= Information supplied =
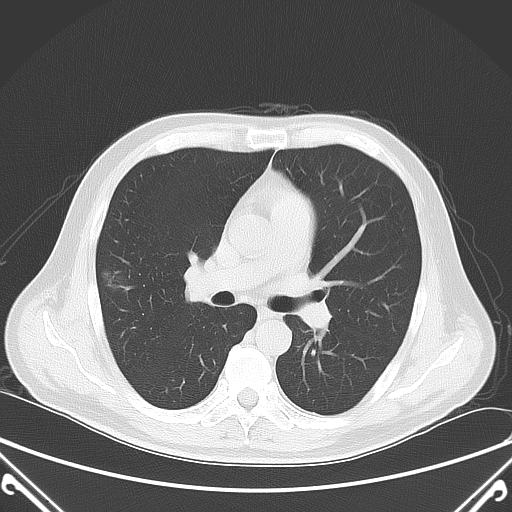
Chest CT, one axial slice. Position 44 of 72 along the scan axis. 120 kVp. Lung window (W 1500 / L -600 HU). 5 mm slice thickness. 512 × 512 image matrix, field of view 380 × 380 mm. Male patient, age 64 years. Case-level facts recorded for this patient, not image findings: clinical TNM (as recorded): T1c N0 M0.
Annotated regions visible in this slice (rectangle marked by the reading radiologist):
- lung tumour (recorded histology: adenocarcinoma): bounding box <95,261,142,303> (left, top, right, bottom; pixels)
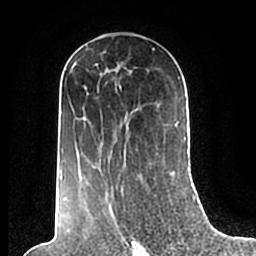
Breast MRI (dynamic contrast-enhanced), one axial slice. Slice 113 of 200 in the series (ordered by position). Cropped to one breast. Dynamic contrast-enhanced series, time point 2 of 7 at this slice position (early post-contrast). 1.5 T. TE 2.2 ms, TR 4.6 ms. 0.8 mm slice thickness. 256 × 256 image matrix. Female patient.
Annotated regions visible in this slice (semi-automatic segmentation, software-assisted and operator-edited):
- enhancing-tissue mask used for the functional tumour volume (all voxels passing the contrast-enhancement thresholds inside the analysis volume; usually the tumour): bounding box <60,49,186,209> (left, top, right, bottom; pixels)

= Exercise instructions =
Give exactly those lines of the listing that run from its first line through the line with "- lung tumour", leaving each picture out.

= Written answer =
Chest CT, one axial slice. Position 44 of 72 along the scan axis. 120 kVp. Lung window (W 1500 / L -600 HU). 5 mm slice thickness. 512 × 512 image matrix, field of view 380 × 380 mm. Male patient, age 64 years. Case-level facts recorded for this patient, not image findings: clinical TNM (as recorded): T1c N0 M0.
Annotated regions visible in this slice (rectangle marked by the reading radiologist):
- lung tumour (recorded histology: adenocarcinoma): bounding box <95,261,142,303> (left, top, right, bottom; pixels)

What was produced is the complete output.